NFL Football - Richard CrepeauToday marks the anniversary of the “Heidi Game,” an infamous moment in television history but also part of the story of how far professional football has come in its bid to conquer the zeitgeist. November 17, 1968: the Oakland Raiders score two touchdowns in the final minute to defeat the New York Jets. Alas, most Jets fans and many other viewers missed the amazing comeback. Before the game, NBC execs had allocated three hours to the telecast, in those days more than enough to fit in the average pro football tilt. High scoring, injuries, and penalties contrived to carry the game past the deadline, however. As 7 p.m. (Eastern) approached, network decision-makers called an audible: that night’s broadcast of Heidi, the heavily-promoted story of an orphaned girl in the Alps, had to go on. It did. Anyone watching the Jets-Raiders had no idea how the game ended. Outraged fans flooded NBC with calls, scandal ensued, and the National Football League made sure to add a clause to TV contracts stating its client networks had to show the end of the game, Heidi or no Heidi. Two years later, a new development cemented the NFL-television alliance. Forever after, football’s clout allowed it to preempt any broadcast short of the apocalypse, and maybe even that (only time will tell).

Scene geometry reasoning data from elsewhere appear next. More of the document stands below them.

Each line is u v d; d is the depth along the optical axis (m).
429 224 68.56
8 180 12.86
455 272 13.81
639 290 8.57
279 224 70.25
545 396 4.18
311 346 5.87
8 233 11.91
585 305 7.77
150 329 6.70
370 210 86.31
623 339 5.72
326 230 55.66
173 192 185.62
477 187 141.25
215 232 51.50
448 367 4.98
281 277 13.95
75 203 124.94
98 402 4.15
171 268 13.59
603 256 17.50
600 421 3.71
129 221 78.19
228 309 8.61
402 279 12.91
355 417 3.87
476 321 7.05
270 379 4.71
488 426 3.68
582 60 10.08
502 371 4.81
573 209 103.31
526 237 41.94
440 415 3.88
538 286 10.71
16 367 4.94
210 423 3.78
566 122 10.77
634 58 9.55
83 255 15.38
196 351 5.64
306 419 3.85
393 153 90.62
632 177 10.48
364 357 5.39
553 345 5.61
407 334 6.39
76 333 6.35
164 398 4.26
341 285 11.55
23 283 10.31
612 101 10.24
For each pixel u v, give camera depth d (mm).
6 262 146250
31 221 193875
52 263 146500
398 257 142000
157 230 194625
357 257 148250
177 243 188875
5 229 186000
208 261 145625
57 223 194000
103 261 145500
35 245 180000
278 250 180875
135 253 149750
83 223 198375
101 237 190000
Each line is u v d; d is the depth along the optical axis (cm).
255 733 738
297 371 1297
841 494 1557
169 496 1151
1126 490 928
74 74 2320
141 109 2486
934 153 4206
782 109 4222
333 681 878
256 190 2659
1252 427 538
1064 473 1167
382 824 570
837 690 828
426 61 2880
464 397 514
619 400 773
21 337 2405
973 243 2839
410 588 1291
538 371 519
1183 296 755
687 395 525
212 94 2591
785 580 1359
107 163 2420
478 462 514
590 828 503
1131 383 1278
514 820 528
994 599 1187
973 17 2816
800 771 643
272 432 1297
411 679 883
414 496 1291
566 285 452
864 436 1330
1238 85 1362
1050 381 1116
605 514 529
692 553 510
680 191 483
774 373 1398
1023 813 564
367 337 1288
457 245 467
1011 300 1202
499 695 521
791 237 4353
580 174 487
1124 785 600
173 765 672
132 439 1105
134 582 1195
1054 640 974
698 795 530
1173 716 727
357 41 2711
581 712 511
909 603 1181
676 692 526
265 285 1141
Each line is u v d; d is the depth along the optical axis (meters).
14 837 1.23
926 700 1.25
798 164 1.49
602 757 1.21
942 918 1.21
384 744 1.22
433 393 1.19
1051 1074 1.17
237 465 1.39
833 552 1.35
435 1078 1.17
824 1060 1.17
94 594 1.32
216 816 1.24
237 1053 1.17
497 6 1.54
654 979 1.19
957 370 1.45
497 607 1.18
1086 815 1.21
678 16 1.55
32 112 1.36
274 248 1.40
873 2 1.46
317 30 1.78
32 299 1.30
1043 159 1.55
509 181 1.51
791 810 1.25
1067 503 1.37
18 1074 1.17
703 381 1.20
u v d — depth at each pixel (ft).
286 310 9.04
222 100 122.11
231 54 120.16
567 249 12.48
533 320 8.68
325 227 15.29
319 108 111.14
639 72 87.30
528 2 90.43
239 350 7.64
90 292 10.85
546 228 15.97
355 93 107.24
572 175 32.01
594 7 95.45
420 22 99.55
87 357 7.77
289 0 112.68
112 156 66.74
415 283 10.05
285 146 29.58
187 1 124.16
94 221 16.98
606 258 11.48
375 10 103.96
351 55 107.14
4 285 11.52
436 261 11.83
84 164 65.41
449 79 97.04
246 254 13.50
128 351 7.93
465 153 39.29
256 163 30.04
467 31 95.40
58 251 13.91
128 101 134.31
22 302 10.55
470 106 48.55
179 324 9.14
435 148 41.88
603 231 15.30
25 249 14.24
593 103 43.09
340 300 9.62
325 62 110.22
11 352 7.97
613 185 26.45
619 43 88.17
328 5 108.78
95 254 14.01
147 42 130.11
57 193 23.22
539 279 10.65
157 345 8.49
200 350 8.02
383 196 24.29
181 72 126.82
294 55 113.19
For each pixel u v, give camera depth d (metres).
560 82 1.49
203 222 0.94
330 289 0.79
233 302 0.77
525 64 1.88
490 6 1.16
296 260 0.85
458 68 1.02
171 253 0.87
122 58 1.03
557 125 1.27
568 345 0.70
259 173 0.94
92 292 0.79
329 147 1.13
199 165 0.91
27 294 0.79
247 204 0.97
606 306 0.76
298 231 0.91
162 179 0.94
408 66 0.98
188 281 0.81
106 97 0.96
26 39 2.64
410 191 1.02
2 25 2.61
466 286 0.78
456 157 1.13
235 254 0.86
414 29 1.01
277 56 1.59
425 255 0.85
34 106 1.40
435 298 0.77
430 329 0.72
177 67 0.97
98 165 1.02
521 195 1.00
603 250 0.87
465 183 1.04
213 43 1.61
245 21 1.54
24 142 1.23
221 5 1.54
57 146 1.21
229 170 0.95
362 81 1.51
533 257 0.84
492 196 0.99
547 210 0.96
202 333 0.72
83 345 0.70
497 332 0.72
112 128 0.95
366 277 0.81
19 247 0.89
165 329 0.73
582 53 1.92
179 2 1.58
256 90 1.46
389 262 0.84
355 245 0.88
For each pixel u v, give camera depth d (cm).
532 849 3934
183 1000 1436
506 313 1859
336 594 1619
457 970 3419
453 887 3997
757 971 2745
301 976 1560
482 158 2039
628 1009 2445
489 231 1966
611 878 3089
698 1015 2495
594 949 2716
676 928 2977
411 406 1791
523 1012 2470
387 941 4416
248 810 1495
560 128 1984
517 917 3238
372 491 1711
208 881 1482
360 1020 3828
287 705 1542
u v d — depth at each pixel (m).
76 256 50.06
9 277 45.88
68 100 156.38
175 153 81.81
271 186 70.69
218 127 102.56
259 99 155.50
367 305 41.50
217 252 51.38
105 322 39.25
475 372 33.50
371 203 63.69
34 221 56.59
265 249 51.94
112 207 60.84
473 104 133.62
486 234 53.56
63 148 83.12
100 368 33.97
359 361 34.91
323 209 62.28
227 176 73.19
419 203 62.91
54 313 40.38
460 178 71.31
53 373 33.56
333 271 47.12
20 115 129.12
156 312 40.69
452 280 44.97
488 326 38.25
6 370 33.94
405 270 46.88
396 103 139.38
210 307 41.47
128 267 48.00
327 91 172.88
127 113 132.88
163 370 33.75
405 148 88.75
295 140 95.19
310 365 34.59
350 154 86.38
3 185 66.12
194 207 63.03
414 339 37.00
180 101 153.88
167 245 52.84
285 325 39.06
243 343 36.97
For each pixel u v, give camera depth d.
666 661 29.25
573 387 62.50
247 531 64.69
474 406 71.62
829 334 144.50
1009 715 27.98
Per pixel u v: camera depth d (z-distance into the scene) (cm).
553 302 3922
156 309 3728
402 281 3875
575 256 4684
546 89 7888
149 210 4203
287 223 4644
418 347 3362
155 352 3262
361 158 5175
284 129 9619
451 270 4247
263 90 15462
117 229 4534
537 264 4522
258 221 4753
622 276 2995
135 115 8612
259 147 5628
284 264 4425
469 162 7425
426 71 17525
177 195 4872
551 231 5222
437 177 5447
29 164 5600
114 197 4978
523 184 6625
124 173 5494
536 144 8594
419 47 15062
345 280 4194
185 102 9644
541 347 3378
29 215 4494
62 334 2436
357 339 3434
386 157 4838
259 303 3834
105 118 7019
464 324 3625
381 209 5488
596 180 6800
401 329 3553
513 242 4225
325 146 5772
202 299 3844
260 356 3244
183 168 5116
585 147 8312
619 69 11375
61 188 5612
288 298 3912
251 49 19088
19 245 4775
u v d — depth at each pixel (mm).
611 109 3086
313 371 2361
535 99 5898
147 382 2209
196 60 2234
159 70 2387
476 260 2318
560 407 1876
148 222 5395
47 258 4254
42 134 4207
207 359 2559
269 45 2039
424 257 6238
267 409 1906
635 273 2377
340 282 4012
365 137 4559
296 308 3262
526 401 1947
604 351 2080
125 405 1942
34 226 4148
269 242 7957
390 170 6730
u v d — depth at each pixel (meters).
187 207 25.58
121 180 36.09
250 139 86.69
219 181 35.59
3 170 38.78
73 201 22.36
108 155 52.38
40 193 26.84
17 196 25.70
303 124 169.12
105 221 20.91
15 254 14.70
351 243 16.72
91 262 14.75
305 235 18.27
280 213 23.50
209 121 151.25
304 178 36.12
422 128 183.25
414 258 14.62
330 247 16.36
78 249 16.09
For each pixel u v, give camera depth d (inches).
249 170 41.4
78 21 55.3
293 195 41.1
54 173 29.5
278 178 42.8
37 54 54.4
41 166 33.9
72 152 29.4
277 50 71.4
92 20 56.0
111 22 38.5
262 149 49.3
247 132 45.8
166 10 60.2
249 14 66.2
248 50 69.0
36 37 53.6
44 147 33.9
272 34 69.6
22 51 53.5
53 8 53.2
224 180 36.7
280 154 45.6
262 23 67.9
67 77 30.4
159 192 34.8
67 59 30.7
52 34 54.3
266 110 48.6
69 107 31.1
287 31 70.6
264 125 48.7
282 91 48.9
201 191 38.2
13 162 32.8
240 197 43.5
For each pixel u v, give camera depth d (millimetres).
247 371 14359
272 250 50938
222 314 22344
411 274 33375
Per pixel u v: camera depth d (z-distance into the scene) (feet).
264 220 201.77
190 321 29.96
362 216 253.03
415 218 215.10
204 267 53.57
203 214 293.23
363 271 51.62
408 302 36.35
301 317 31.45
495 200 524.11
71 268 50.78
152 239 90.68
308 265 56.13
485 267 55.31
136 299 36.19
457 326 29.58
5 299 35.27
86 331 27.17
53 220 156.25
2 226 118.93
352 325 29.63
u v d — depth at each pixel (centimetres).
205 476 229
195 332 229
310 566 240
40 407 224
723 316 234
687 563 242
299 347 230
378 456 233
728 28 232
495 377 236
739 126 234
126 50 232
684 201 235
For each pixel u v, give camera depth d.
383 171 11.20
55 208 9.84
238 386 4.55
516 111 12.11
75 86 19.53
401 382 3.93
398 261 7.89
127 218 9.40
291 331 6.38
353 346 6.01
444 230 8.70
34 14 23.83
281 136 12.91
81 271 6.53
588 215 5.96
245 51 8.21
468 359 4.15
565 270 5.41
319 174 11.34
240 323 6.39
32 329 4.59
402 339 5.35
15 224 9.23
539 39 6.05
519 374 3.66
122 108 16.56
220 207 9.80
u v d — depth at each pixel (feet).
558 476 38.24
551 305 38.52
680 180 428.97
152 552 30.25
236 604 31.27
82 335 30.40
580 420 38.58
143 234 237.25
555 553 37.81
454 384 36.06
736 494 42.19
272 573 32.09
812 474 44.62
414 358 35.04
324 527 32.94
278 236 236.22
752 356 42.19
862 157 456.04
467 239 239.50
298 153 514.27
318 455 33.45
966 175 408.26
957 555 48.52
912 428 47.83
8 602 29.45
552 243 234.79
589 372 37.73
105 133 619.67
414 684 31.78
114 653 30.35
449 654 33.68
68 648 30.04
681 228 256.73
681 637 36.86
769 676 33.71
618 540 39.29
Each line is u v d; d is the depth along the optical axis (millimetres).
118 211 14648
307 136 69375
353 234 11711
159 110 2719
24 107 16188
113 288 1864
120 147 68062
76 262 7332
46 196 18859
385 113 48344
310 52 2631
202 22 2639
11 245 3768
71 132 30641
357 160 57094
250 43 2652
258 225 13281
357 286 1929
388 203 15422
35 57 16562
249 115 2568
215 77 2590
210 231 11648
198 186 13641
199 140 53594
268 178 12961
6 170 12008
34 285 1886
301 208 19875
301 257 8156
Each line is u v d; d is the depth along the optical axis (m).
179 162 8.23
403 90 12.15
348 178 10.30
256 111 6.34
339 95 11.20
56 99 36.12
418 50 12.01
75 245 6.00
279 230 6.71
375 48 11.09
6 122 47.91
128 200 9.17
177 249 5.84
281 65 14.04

As much as anything, Monday Night Football built that clout into an unstoppable force. The weekly broadcast—gravid with whiz-bang camera tricks, gladiatorial pageantry, and on-air bickering—turned the NFL product into pure entertainment. As Richard C. Crepeau shows in his book NFL Football: A History of America’s New National Pastime, the early success of the show relied on a pairing as unlikely as any in pop culture history:

The three men in the booth were Keith Jackson for play-by-play, Don Meredith for ex-player analysis, and Howard Cosell for analysis and opinions. The interplay between Cosell and Meredith developed quickly and became the centerpiece of Tuesday morning discussions of the games. MNF was an immediate hit. It achieved a thirty-five share on opening night and a consistent Nielsen rating of eighteen, which translated to sixty million viewers. The average share in the first year was thirty-one. MNF occasionally reached into the top ten of prime time.

Cosell had an ability to irritate almost everyone, and fans of each teams in a game felt he favored the other team. By the end of the first season Cosell and Meredith had developed a “shtick” in which Dandy Don played the role of the “good ole boy” and Howard that of the “big-mouthed New York Jew.” In counterpoint, these two were perfect for those bored with football by the time Monday night rolled around. Roone Arledge, MNF’s creator, understood that fans were looking for entertainment, not just another game. Under his direction MNF offered melodrama and entertainment, with a little football on the side.

The Meredith-Cosell dance became an extremely popular part of the entertainment and brought Cosell a deluge of hate mail. At one point a Denver bar held a weekly raffle in which the winner was given a brick to throw at a television when Cosell’s image came on screen. Cosell had a very high Q-rating as a highly recognizable public figure, with extremely high approval and disapproval ratings.

Part of MNF’s appeal was its unpredictability. Late in a 1972 game in the Astrodome, with the home team getting hammered and the majority of attendees already in their cars heading home, the camera panned the crowd, settling in on what appeared to be a sleeping, scruffy-looking character. His eyes opened, and he shot his middle finger directly into the camera. Without missing a beat, Meredith said simply, “Number one in the nation, and number one in our heart.”